You are viewing a plain text version of this content. The canonical link for it is here.
Posted to user@flink.apache.org by Caizhi Weng <ts...@gmail.com> on 2021/12/01 03:24:05 UTC

Re: REST API for detached minicluster based integration test

Hi!

I see. So to test your watermark strategy you would like to fetch the
watermarks downstream.

I would suggest taking a look at
org.apache.flink.streaming.api.operators.AbstractStreamOperator. This class
has a processWatermark method, which is called when a watermark flows
through this operator. You can make your own testing operator by extending
this class and stuff the testing operator in a
org.apache.flink.streaming.api.transformations.OneInputTransformation. In
this case you do not need to fetch watermarks from the metrics. If
processWatermark is never called then it means no watermark ever comes and
you might want to check your watermark strategy implementation.

Jin Yi <ji...@promoted.ai> 于2021年12月1日周三 上午4:14写道:

> thanks for the reply caizhi!
>
> we're on flink 1.12.3.  in the test, i'm using a custom watermark strategy
> that is derived from BoundedOutOfOrdernessWatermarks that emits watermarks
> using processing time after a period of no events to keep the timer-reliant
> operators happy.  basically, it's using event time for everything, but the
> inputs have watermarks periodically output if there's no events coming in
> through them.

Data items:

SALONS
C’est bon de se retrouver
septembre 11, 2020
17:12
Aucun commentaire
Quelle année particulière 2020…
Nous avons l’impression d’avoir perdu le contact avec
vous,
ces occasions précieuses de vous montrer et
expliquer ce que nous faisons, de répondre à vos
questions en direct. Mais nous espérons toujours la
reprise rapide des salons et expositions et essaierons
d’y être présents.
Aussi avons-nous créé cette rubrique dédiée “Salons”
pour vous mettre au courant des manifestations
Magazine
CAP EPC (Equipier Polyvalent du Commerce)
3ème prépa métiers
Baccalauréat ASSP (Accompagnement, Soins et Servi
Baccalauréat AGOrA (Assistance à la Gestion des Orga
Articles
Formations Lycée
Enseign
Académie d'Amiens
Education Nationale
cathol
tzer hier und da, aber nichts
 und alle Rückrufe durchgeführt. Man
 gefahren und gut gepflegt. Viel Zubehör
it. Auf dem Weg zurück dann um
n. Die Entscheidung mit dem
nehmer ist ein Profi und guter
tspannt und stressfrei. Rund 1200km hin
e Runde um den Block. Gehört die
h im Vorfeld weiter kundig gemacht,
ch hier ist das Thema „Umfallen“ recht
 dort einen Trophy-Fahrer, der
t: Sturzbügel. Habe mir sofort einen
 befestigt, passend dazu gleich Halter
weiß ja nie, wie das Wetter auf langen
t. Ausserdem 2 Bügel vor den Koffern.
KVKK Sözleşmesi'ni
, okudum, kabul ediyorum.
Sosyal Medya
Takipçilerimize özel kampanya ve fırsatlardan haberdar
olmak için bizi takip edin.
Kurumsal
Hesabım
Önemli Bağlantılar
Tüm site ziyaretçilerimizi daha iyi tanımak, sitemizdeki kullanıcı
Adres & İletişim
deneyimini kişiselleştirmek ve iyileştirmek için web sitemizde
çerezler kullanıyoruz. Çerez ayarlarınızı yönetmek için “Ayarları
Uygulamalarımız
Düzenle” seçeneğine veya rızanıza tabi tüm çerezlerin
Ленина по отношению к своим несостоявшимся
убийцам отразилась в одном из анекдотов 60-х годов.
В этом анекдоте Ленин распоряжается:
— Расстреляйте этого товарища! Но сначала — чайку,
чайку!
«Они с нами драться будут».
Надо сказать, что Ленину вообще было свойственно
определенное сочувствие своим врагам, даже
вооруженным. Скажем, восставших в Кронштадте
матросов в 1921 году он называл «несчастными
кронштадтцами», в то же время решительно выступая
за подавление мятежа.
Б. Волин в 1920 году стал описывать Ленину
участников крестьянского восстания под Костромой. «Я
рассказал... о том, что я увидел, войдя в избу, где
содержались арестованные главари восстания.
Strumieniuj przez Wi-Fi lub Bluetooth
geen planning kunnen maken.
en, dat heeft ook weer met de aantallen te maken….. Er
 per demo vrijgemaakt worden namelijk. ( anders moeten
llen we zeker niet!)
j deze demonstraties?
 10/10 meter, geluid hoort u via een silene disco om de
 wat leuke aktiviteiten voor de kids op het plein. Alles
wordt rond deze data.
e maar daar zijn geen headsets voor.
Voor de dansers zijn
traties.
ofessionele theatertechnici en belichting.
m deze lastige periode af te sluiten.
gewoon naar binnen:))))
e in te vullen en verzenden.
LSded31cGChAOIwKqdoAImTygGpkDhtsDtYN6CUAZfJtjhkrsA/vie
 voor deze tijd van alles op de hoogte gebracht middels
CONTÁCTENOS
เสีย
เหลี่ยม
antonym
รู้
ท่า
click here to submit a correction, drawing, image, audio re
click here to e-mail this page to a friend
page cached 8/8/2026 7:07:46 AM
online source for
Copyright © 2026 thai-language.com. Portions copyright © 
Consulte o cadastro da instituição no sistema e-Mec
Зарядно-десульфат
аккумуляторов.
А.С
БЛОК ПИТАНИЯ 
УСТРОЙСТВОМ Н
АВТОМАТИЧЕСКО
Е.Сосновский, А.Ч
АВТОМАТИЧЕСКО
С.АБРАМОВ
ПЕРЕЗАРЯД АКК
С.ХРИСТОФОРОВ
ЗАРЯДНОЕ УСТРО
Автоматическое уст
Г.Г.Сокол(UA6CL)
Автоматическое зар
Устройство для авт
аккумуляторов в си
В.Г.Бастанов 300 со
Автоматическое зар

---

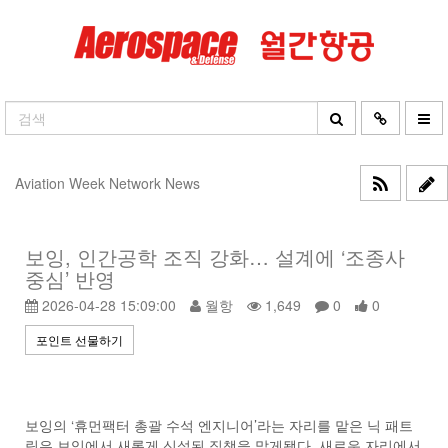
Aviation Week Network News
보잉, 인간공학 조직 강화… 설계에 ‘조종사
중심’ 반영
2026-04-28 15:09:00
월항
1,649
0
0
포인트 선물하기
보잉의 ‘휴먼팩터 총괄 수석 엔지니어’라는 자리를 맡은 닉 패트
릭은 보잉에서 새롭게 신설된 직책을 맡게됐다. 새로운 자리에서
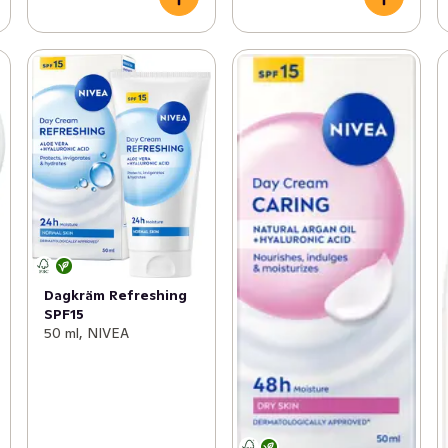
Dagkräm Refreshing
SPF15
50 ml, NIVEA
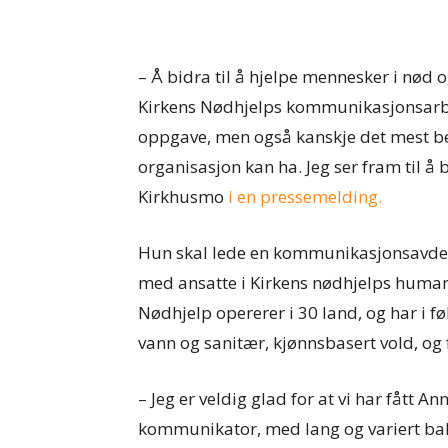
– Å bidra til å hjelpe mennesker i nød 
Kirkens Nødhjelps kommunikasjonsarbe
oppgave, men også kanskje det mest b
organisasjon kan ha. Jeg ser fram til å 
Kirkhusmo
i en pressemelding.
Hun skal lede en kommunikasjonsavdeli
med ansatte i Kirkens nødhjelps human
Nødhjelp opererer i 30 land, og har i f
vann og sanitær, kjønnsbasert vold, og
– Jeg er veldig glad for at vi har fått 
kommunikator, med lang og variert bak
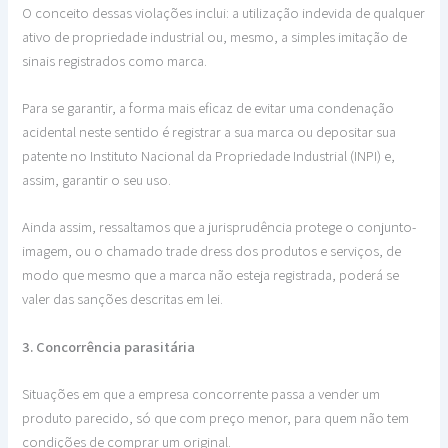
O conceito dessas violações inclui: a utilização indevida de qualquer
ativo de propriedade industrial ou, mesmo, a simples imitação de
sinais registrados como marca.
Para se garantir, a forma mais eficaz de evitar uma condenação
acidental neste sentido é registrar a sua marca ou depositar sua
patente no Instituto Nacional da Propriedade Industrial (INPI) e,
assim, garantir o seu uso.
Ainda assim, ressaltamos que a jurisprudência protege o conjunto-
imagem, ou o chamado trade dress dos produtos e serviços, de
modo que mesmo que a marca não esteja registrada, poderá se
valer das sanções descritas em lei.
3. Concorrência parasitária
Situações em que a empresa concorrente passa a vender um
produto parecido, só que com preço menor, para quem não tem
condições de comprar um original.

■ **To do**:
#1 From the Flink mailing-list thread, output the passage starting with "Re: REST API" and going on through "watermarks downstream.".
#2 In the Flink mailing-list thread, why does the custom watermark strategy emit watermarks using processing time after a period of no events? Answer in one to three sentences.

■ **Set of answers**:
#1
Re: REST API for detached minicluster based integration test

Hi!

I see. So to test your watermark strategy you would like to fetch the
watermarks downstream.

#2 It does this to keep the timer-reliant operators happy. Event time is used for everything else, but the inputs get watermarks output periodically when no events are coming in through them.